# Task 1: Exploratory Data Analysis (EDA)

This notebook performs EDA on the insurance dataset. It covers:
1. Data Summarization (Descriptive Statistics)
2. Data Quality Checks (Types, Missing Values)
3. Outlier Detection
4. Univariate & Bivariate Analysis

In [None]:
import sys
import os
import pandas as pd
import numpy as np

# Add src to path
sys.path.append(os.path.abspath(os.path.join('..')))

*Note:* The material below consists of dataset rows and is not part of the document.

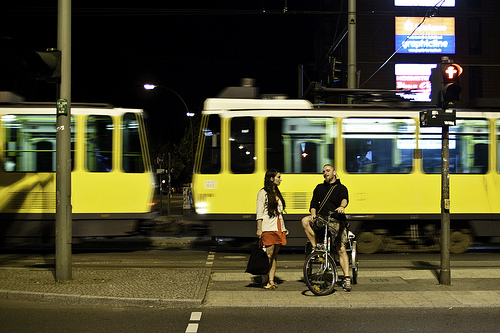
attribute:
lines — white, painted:
[164, 302, 222, 331]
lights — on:
[281, 118, 492, 134]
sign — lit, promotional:
[395, 16, 455, 53]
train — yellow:
[6, 77, 493, 255]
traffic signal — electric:
[433, 55, 467, 117]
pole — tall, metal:
[51, 3, 75, 283]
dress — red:
[259, 193, 286, 245]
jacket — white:
[255, 185, 287, 232]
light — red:
[439, 59, 464, 110]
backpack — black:
[244, 244, 270, 276]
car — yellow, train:
[169, 85, 494, 272]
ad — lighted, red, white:
[395, 62, 443, 103]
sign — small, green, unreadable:
[57, 97, 69, 119]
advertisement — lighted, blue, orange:
[383, 13, 463, 36]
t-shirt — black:
[305, 177, 348, 218]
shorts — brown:
[310, 211, 348, 248]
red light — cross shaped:
[442, 60, 470, 83]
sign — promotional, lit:
[384, 54, 449, 115]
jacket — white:
[254, 188, 291, 233]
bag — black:
[246, 248, 270, 277]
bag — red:
[239, 241, 275, 281]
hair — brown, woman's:
[263, 167, 285, 216]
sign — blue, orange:
[394, 19, 457, 59]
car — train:
[135, 103, 477, 258]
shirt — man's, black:
[310, 179, 352, 224]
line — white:
[184, 321, 198, 331]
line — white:
[186, 308, 202, 322]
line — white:
[203, 260, 213, 265]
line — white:
[205, 252, 215, 259]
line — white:
[209, 250, 216, 255]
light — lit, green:
[327, 53, 344, 87]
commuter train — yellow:
[2, 94, 483, 254]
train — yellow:
[1, 95, 484, 255]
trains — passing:
[2, 90, 499, 273]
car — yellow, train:
[0, 91, 160, 261]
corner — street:
[8, 69, 498, 331]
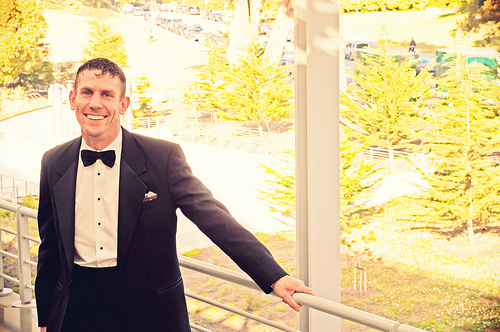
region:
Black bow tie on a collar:
[77, 148, 121, 168]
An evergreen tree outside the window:
[408, 53, 496, 253]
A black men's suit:
[36, 136, 287, 330]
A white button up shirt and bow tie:
[73, 134, 123, 266]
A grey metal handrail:
[0, 198, 499, 330]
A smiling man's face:
[67, 58, 129, 138]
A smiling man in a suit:
[33, 57, 313, 330]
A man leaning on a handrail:
[33, 57, 315, 330]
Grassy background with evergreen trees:
[1, 3, 497, 330]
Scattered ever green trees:
[1, 0, 498, 290]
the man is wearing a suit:
[26, 52, 224, 299]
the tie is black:
[75, 143, 132, 173]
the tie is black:
[78, 146, 118, 167]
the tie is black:
[66, 138, 143, 195]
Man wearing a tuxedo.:
[32, 55, 300, 330]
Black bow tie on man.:
[79, 143, 115, 171]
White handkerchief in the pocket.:
[140, 181, 160, 207]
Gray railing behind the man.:
[2, 192, 429, 330]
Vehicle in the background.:
[187, 3, 201, 18]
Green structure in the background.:
[435, 49, 498, 94]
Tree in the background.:
[396, 34, 498, 244]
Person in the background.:
[405, 35, 418, 54]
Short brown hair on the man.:
[63, 53, 131, 146]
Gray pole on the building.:
[287, 0, 345, 330]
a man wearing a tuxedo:
[28, 45, 347, 327]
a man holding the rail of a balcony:
[38, 60, 343, 319]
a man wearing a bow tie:
[63, 58, 133, 165]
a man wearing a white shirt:
[52, 55, 145, 274]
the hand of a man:
[271, 259, 314, 311]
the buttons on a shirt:
[91, 169, 107, 250]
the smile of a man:
[83, 111, 107, 123]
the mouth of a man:
[81, 110, 109, 122]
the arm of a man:
[161, 140, 288, 306]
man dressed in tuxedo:
[27, 52, 312, 330]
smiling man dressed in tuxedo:
[28, 54, 313, 330]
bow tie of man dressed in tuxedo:
[76, 144, 119, 166]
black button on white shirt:
[94, 168, 103, 177]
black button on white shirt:
[92, 191, 105, 205]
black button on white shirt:
[93, 217, 104, 229]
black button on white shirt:
[97, 242, 105, 252]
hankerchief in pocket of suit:
[139, 187, 158, 199]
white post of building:
[286, 3, 346, 330]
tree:
[418, 67, 496, 252]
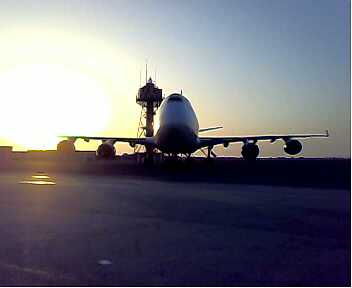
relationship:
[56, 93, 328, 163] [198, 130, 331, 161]
aircraft has wing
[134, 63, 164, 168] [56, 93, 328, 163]
tower behind aircraft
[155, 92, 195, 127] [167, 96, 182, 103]
compartment has window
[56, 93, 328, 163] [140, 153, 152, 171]
aircraft has wheel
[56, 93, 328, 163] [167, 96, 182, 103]
aircraft has window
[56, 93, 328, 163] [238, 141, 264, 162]
aircraft has motor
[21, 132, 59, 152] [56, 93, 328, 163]
sun at aircraft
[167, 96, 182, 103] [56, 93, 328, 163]
window at aircraft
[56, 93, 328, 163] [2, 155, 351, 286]
aircraft at tarmac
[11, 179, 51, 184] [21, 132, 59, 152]
reflection of sun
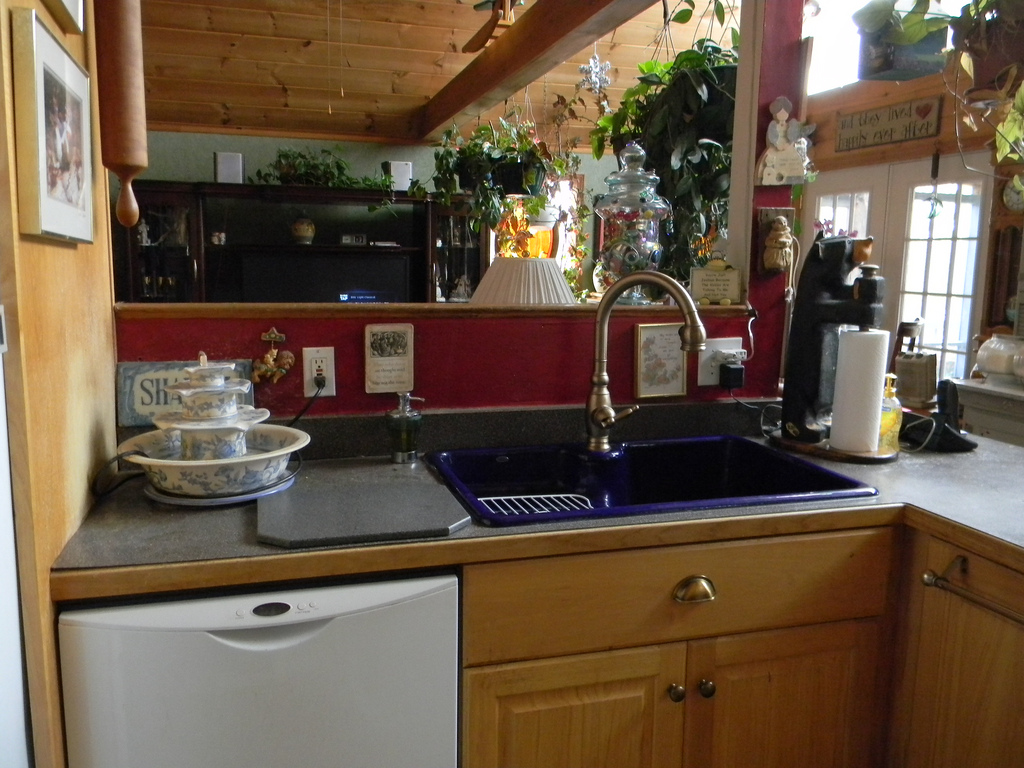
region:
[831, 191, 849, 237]
window pane on kitchen door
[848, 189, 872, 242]
window pane on kitchen door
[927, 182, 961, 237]
window pane on kitchen door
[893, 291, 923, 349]
window pane on kitchen door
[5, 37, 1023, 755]
Kitchen and family room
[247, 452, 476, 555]
Gray chopping board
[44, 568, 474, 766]
Clean white dishwasher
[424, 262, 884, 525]
Purple sink and faucet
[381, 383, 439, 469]
hand soap dispenser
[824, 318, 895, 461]
Roll of white paper towel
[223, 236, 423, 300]
Big black TV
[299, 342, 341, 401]
White power outlet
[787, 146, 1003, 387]
White french door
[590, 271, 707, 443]
a curved kitchen water faucet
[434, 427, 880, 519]
a blue kitchen sink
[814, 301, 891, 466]
paper towels on a holder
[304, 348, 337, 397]
the white face plate of a electrical socket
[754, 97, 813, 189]
a wooden decorative piece hanging on a post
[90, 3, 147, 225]
a wooden rolling pin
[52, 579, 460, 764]
the white door of a dishwasher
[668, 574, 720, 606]
a metal pull on a drawer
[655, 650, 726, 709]
metal knobs on cabinets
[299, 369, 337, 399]
a black plug in a socket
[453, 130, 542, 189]
the green potted plant hanging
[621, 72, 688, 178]
the green potted plant hanging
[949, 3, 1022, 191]
the green potted plant hanging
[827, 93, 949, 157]
the sign hanging on the wall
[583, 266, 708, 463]
the silver faucet of the sink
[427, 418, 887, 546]
the bright blue ceramic sink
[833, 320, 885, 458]
the roll of paper towels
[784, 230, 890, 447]
the wooden bear shaped paper towel holder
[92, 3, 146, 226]
the wooden rolling pin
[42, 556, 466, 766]
a white dish washer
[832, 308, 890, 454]
a roll of paper towels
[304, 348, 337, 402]
a white electrical outlet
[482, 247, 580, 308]
a white lamp shade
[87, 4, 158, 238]
a wood rolling pen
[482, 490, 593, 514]
a white metal rack in a sink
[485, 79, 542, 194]
a potted plant hanging from the ceiling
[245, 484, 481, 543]
a grey cutting board on a counter top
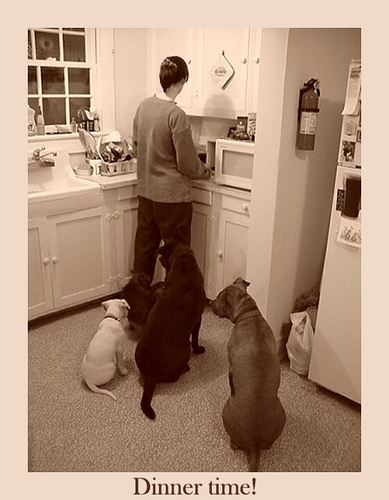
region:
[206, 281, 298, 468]
adult dog waiting on food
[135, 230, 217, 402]
large black dog waiting for food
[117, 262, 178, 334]
adult cat waiting for food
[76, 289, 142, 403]
small white dog with dark collar waiting for food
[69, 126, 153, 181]
clean dishes drying in drainer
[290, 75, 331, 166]
fire extinguisher hanging on side of wall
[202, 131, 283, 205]
white microwave sitting on cabinet top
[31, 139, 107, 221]
kitchen sink with faucet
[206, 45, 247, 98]
white pot holder hanging on cabinet front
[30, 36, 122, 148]
kitchen window with white panes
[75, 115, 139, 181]
pots and pans drying near the sink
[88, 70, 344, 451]
three dogs waiting to be feed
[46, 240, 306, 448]
three dogs and a cat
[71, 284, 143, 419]
a small white dog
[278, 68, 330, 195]
a fire extinguisher hanging on a white wall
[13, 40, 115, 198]
a window above a sink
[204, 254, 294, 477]
a large brown dog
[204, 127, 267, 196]
a white microwave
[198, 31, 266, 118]
two white hanging cabinets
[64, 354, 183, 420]
two dog tails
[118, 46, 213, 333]
a woman standing in kitchen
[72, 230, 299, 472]
three dogs and one cat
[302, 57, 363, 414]
a refrigerator with papers on the front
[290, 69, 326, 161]
a fire extinguisher hanging on the wall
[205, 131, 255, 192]
a microwave sitting on counter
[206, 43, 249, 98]
a hot pad hanging on cupboard door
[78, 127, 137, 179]
dishes sitting in rack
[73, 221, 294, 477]
the three dogs are sitting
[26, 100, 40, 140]
dish soap sitting on windowsill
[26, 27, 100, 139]
window is above the sink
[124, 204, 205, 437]
a medium sized black dog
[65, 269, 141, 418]
a tiny white dog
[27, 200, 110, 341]
two white cabinet doors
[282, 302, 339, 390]
a white plastic bag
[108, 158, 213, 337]
These are black jeans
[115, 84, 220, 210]
a gray sweat shirt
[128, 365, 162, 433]
a black dog tail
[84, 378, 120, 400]
a white dog tail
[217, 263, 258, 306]
two brown dog ears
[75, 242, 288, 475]
Three dogs and a cat.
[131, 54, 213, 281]
Woman standing at a kitchen counter.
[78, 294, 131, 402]
White dog wearing a collar sitting on the kitchen floor.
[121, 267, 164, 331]
Cat waiting to be fed.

from src.loader import load_data
from src.eda import calculate_summary_statistics, check_missing_values, detect_outliers_iqr
from src.visualization import plot_histogram, plot_boxplot, plot_scatter, plot_correlation_matrix

## 1. Data Loading and Overview

In [None]:
filepath = '../data/raw/MachineLearningRating_v3.txt'
df = load_data(filepath)
df.head()

In [None]:
df.info()

## 2. Data Summarization
Calculating descriptive statistics for key numerical columns like TotalPremium and TotalClaims.

In [None]:
numerical_cols = ['TotalPremium', 'TotalClaims']
stats = calculate_summary_statistics(df, numerical_cols)
stats

## 3. Data Quality Checks
Assessing missing values and potential outliers.

In [None]:
missing_values = check_missing_values(df)
missing_values

In [None]:
outliers_premium = detect_outliers_iqr(df, 'TotalPremium')
outliers_claims = detect_outliers_iqr(df, 'TotalClaims')
print(f"Outliers in TotalPremium: {outliers_premium}")
print(f"Outliers in TotalClaims: {outliers_claims}")

## 4. Visualizations
Creating informative plots to understand distributions and relationships.

In [None]:
# Univariate Analysis
plot_histogram(df, 'TotalPremium', title='Distribution of Total Premium')
plot_histogram(df, 'TotalClaims', title='Distribution of Total Claims')

In [None]:
# Bivariate Analysis
plot_scatter(df, 'TotalPremium', 'TotalClaims', title='Total Premium vs Total Claims')
plot_correlation_matrix(df, ['TotalPremium', 'TotalClaims'])